[Opening PROVIDED INFORMATION section]
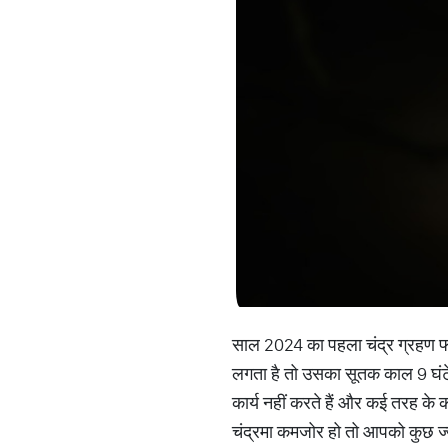
साल 2024 का पहला चंद्र ग्रहण फाल्
लगता है तो उसका सूतक काल 9 घंटे 
कार्य नहीं करते हैं और कई तरह के का
चंद्रमा कमजोर हो तो आपको कुछ ज्यो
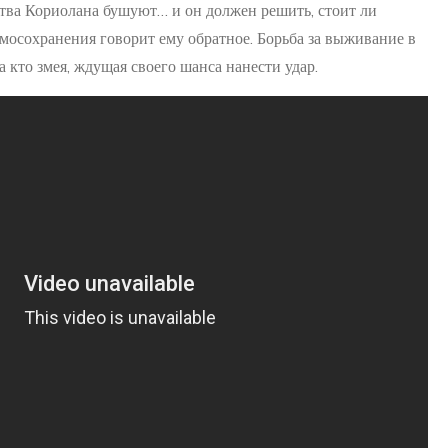
ства Кориолана бушуют… и он должен решить, стоит ли
амосохранения говорит ему обратное. Борьба за выживание в
а кто змея, ждущая своего шанса нанести удар.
[Closing PROVIDED INFORMATION section]
**PROBLEM DESCRIPTION:** A verbatim copy of every record is required, with all pictures excluded.

**EXERCISE RESULT:**
साल 2024 का पहला चंद्र ग्रहण फाल्
लगता है तो उसका सूतक काल 9 घंटे 
कार्य नहीं करते हैं और कई तरह के का
चंद्रमा कमजोर हो तो आपको कुछ ज्यो
ства Кориолана бушуют… и он должен решить, стоит ли
амосохранения говорит ему обратное. Борьба за выживание в
а кто змея, ждущая своего шанса нанести удар.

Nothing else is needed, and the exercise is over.